How Saeree ERP Handles Disaster Recovery
Saeree ERP is designed with built-in Disaster Recovery — no additional purchase or manual configuration required:
| Feature | Details |
|---|---|
| Auto Daily Backup | Automatic daily data backup with no manual intervention, including backup success verification and failure alerts |
| Point-in-time Recovery | Leveraging PostgreSQL's ability to restore data to any point in time — not just the latest backup. For example, you can recover data to exactly 2 hours before an accidental deletion. |
| Cloud Replication | Data is automatically replicated to another Cloud Data Center, complying with the 3-2-1 rule and protecting against physical disasters |
| DR Drill Support | The Saeree ERP team assists in planning and executing DR Drills, complete with results reports and improvement recommendations |
| Uptime SLA | Guaranteed high uptime with a clear SLA (Service Level Agreement) and 24/7 support team for emergencies |
Saeree ERP — A System Outage Is Not the End If You Have Good DR
Saeree ERP includes built-in Auto Daily Backup, Point-in-time Recovery, and Cloud Replication.
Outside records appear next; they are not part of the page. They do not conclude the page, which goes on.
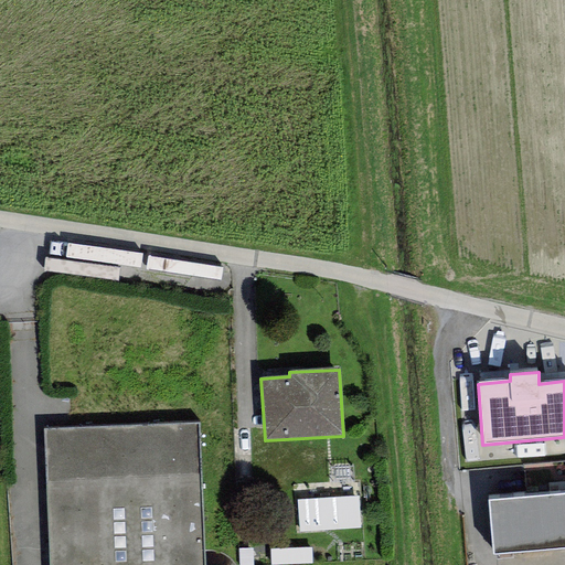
[(206,564),(199,422),(50,430),(56,564),(206,564)]
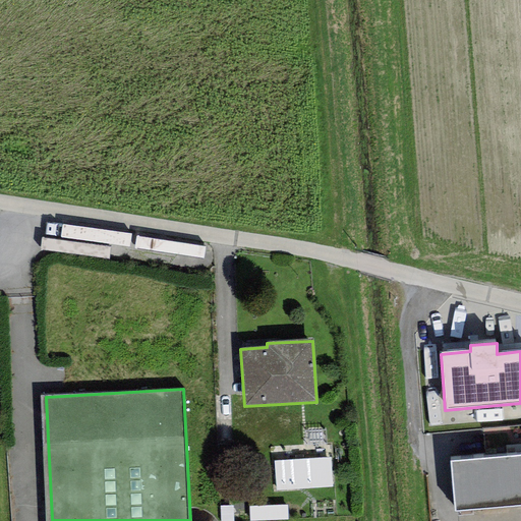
[(335,452),(277,455),(279,489),(337,486),(335,452)]
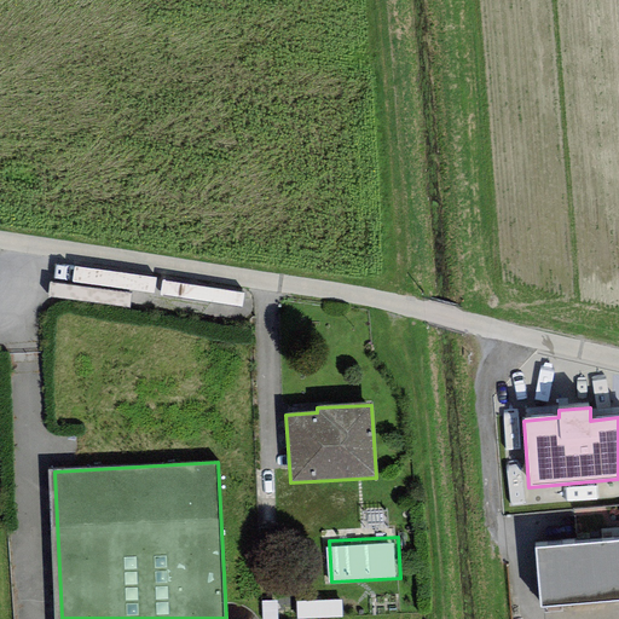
[(618,541),(534,549),(541,608),(618,600),(618,541)]
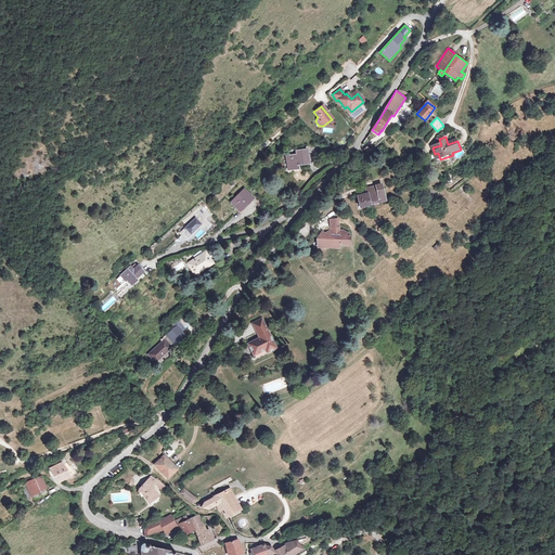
[(285,156),(286,169),(298,168),(298,165),(300,165),(300,163),(308,162),(308,150),(297,151),(297,155),(285,156)]
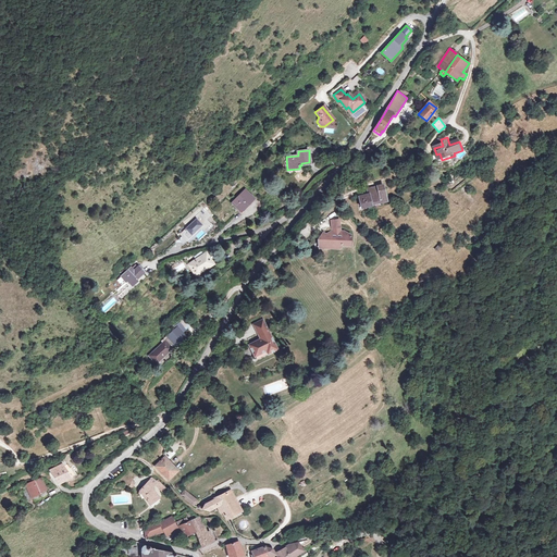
[(372,208),(382,206),(381,202),(386,200),(383,185),(368,189),(369,194),(358,196),(361,207),(371,205),(372,208)]
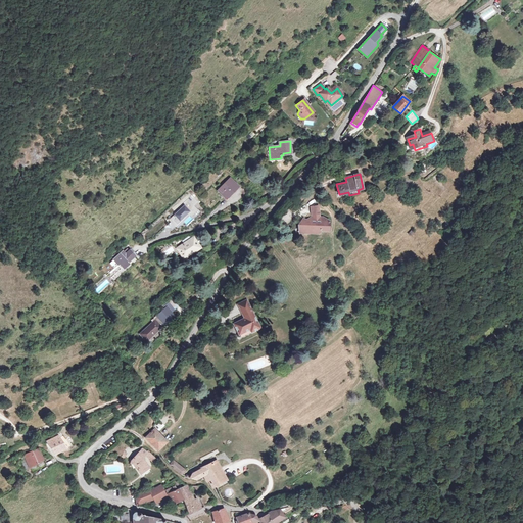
[(238,186),(230,178),(219,188),(227,197),(238,186)]
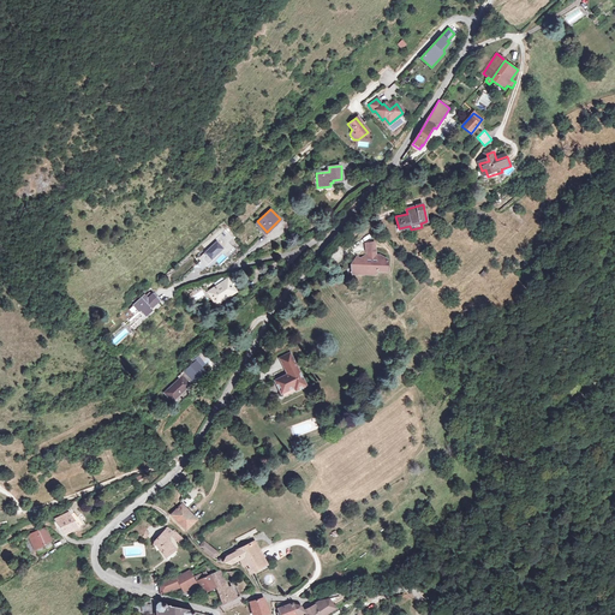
[(222,227),(202,244),(208,250),(198,258),(206,266),(222,251),(226,255),(233,249),(227,242),(232,238),(222,227)]
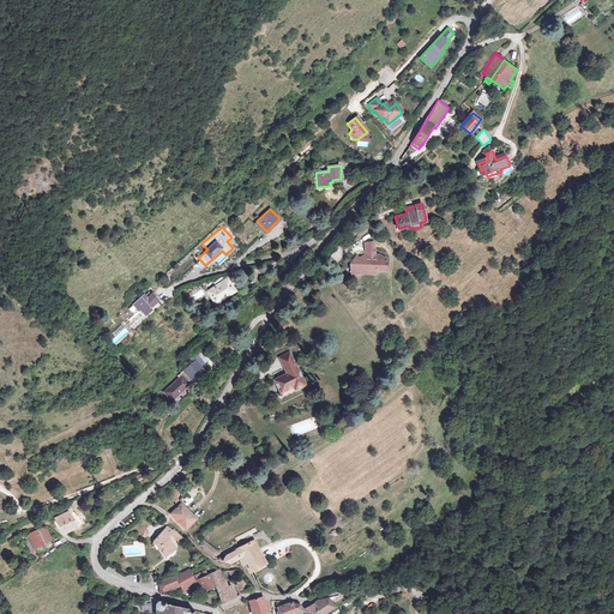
[(375,250),(366,251),(367,256),(365,256),(361,259),(360,259),(356,256),(356,257),(356,258),(355,258),(351,263),(351,266),(356,268),(356,274),(363,274),(363,271),(368,271),(372,274),(377,274),(377,270),(387,271),(387,259),(379,254),(378,256),(377,256),(375,256),(375,250)]
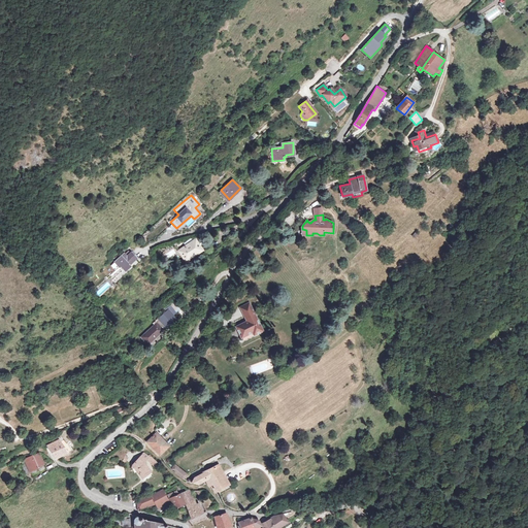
[(210,232),(204,236),(206,240),(213,237),(210,232)]
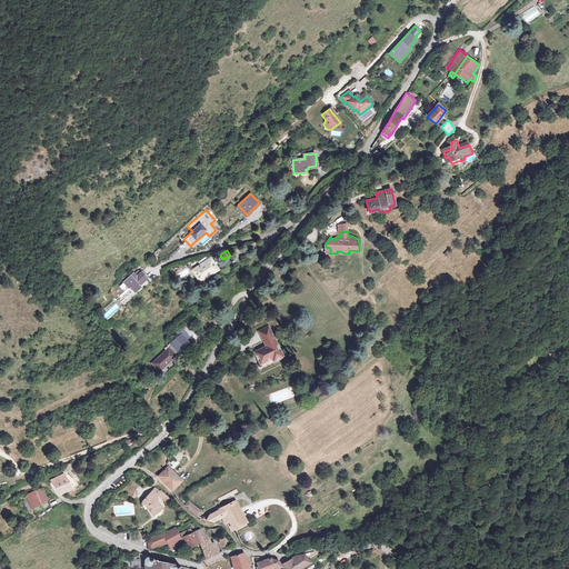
[(192,271),(196,277),(205,270),(208,276),(215,271),(210,266),(212,263),(210,259),(207,260),(206,258),(199,262),(200,265),(192,271)]
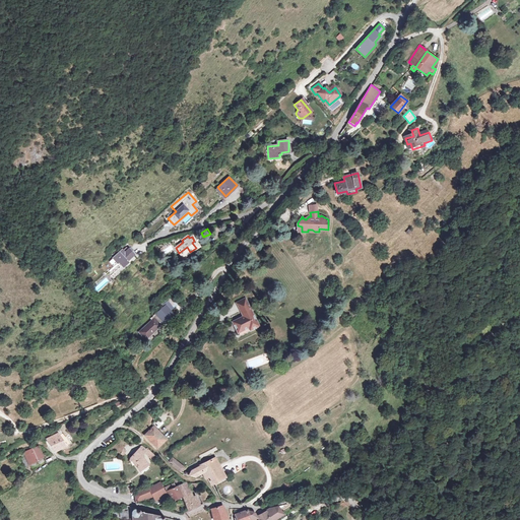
[(183,257),(190,252),(187,247),(179,253),(183,257)]
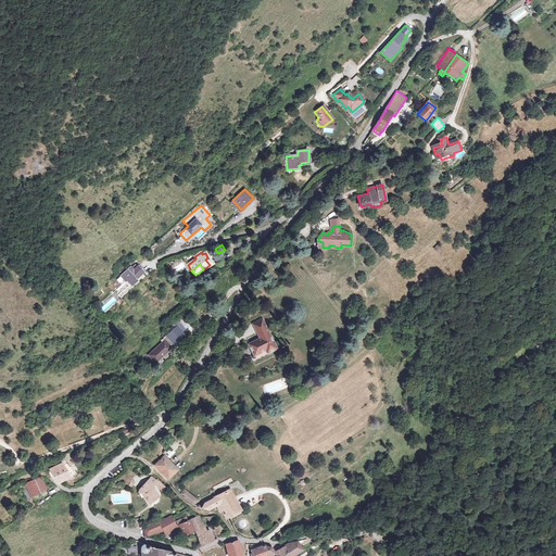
[(133,272),(130,269),(129,268),(119,277),(123,280),(125,278),(131,285),(146,270),(142,268),(141,269),(138,266),(137,268),(133,272)]
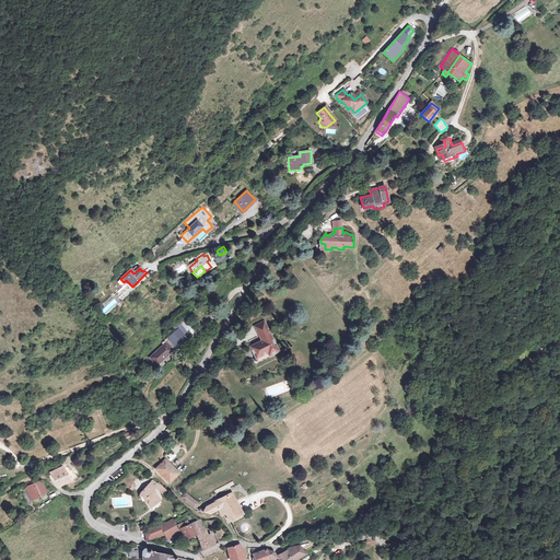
[(265,322),(256,326),(260,335),(269,330),(265,322)]
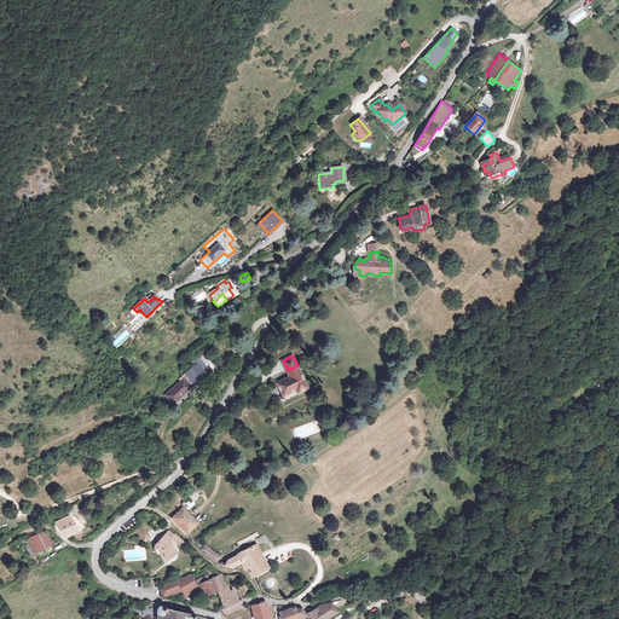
[(191,380),(195,383),(202,376),(204,379),(208,375),(204,370),(207,368),(201,359),(195,365),(179,380),(180,381),(166,395),(173,404),(191,387),(187,383),(191,380)]
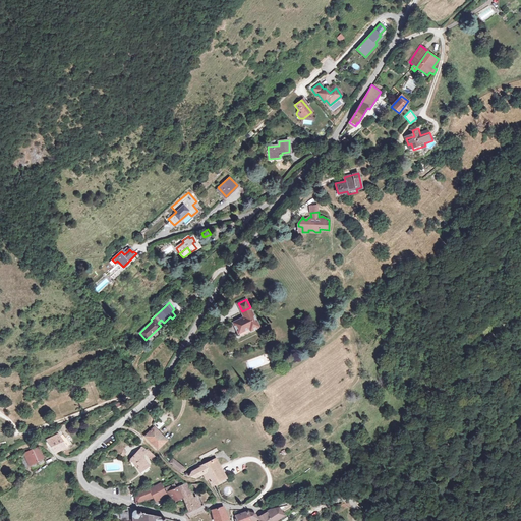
[(259,326),(251,310),(243,314),(244,317),(234,323),(238,333),(249,327),(251,330),(259,326)]
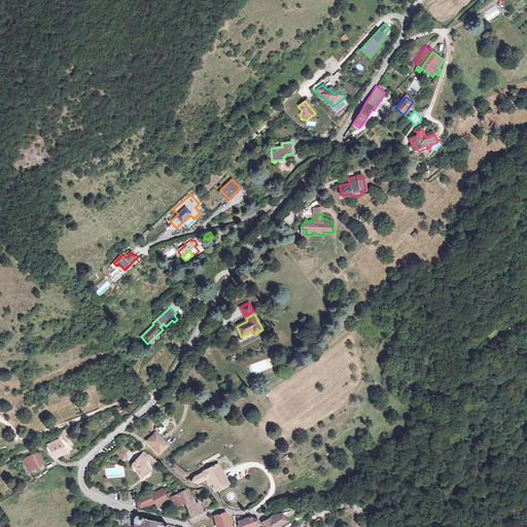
[(114,339),(115,339),(116,339),(117,339),(119,339),(120,339),(121,338),(123,337),(124,336),(125,335),(125,334),(126,332),(126,330),(126,329),(125,328),(125,327),(124,325),(123,325),(121,324),(119,323),(118,323),(117,323),(115,323),(114,324),(113,324),(112,325),(111,326),(110,327),(110,328),(109,330),(109,331),(110,332),(110,335),(111,336),(111,337),(112,338),(114,339)]
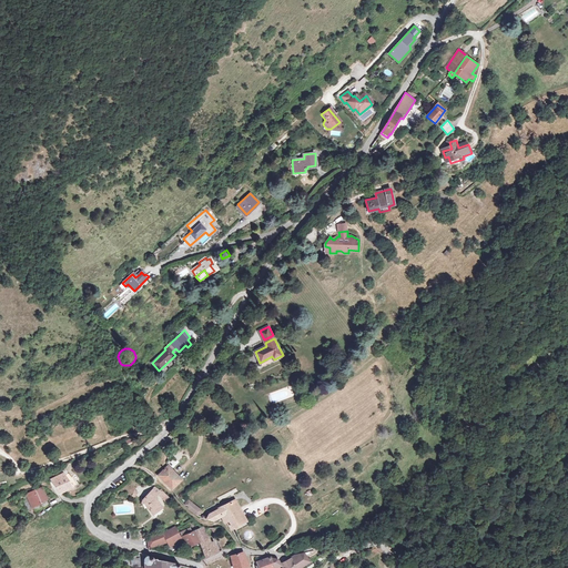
[(174,458),(169,462),(172,467),(179,463),(174,458)]
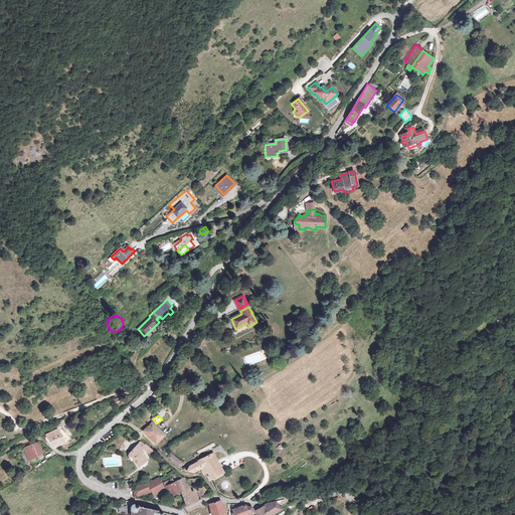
[(157,426),(152,422),(144,431),(156,443),(164,435),(157,426)]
Data is automatically backed up daily, replicated to another Cloud Data Center, and can be restored to any point in time — even if the system goes down, your payroll data is safe, recovered quickly, with no need to re-enter anything.
Conclusion
"System outages" are not a matter of "if" but "when" — hardware ages, ransomware is a daily threat, and human error is inevitable. What separates a prepared organization from an unprepared one is a Disaster Recovery Plan.
Organizations with a good DR Plan can recover within hours when systems go down, with minimal data loss and rapid business resumption. Organizations without a DR Plan may need days or even weeks to return to normal — and some data may be lost forever.
Do not wait for a system outage to think about DR — prepare today, before "payday" becomes your organization's worst nightmare.